WORK ITEM
Check every line of the entries below for the word "down". Then give the number of lines that have it, with nothing added.

━━━━━ EXERCISE INPUT ━━━━━

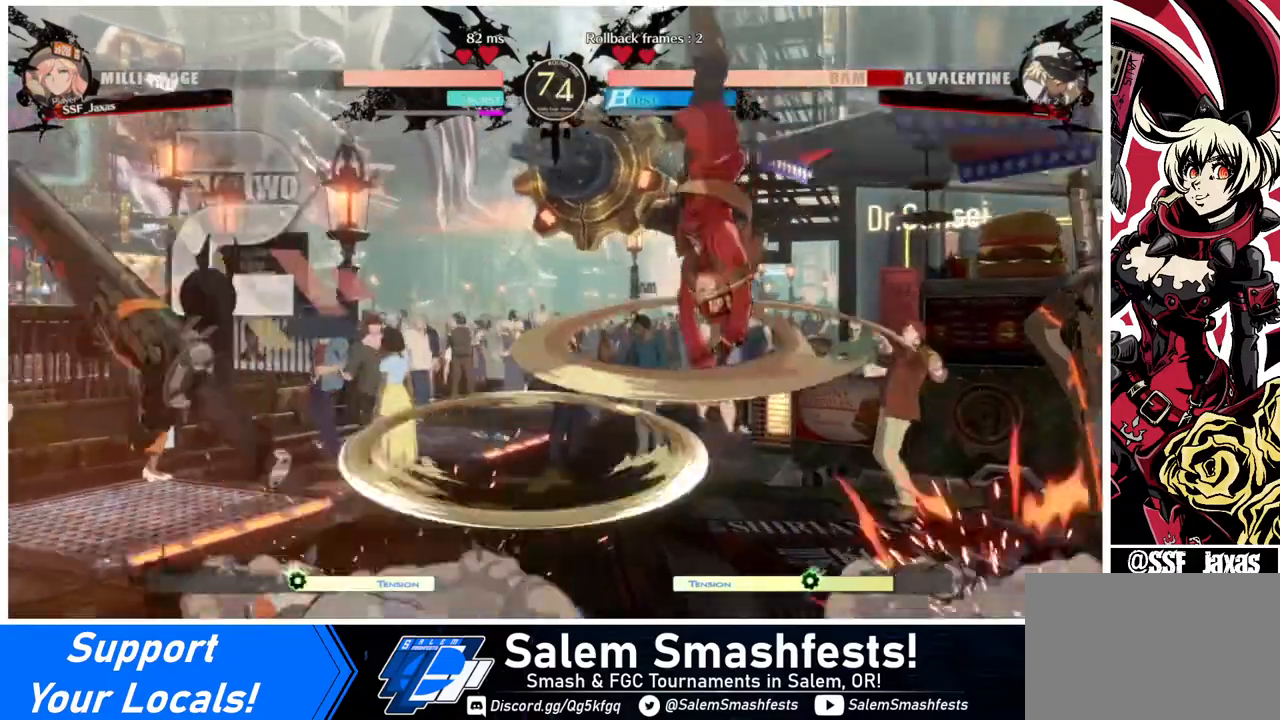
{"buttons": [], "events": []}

━━━━━
━━━━━ EXERCISE INPUT ━━━━━

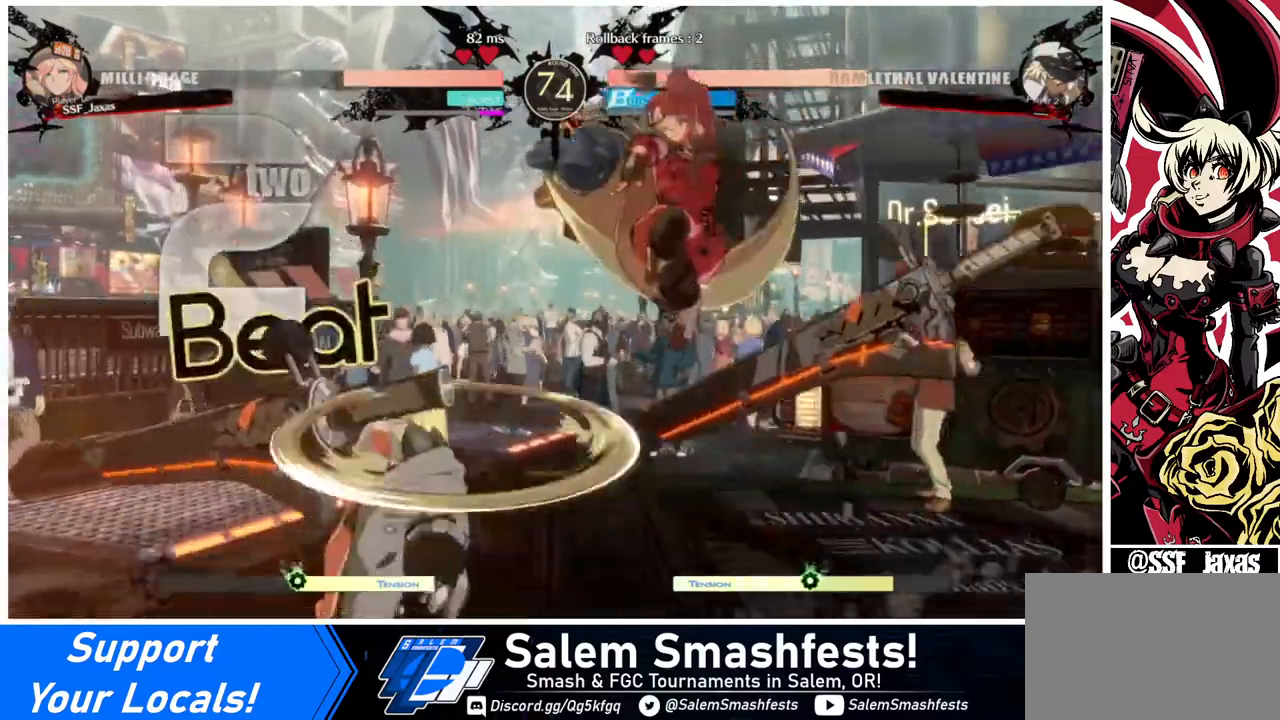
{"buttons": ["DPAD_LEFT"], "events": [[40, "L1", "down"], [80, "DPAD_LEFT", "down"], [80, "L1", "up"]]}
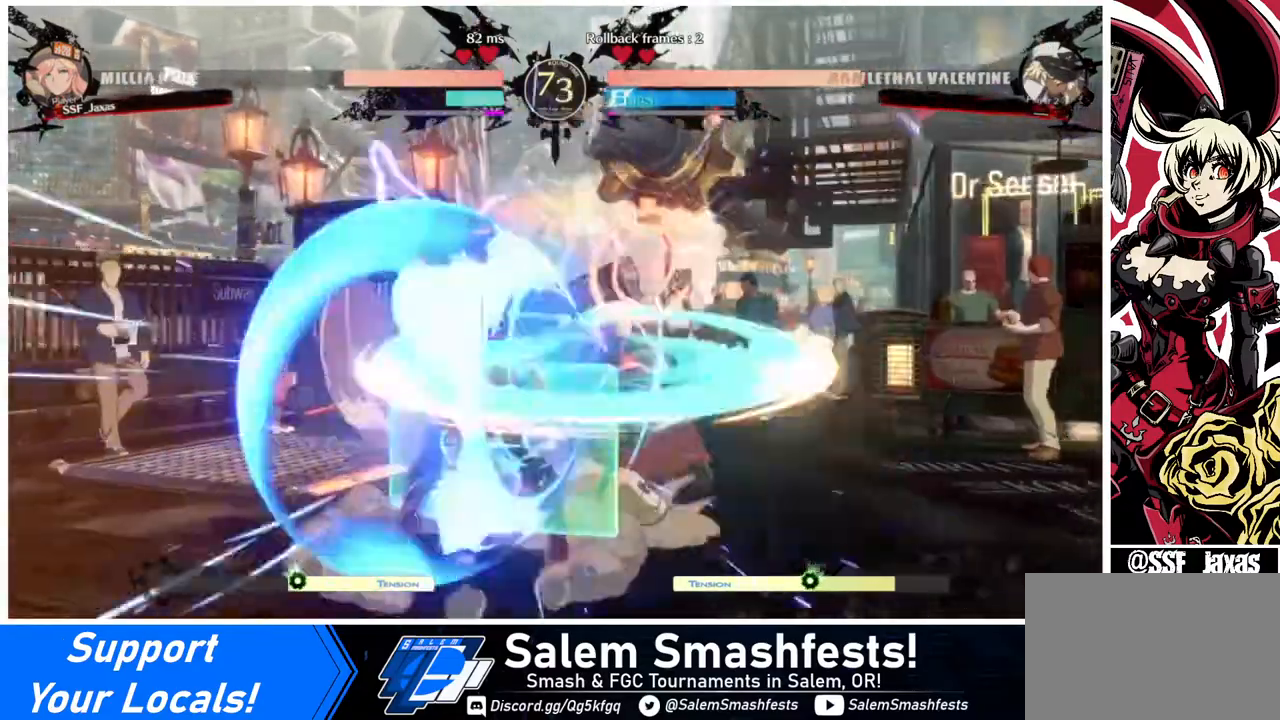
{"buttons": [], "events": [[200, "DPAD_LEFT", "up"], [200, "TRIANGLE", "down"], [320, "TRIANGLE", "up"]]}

━━━━━

SOLUTION TO THIS EXERCISE
2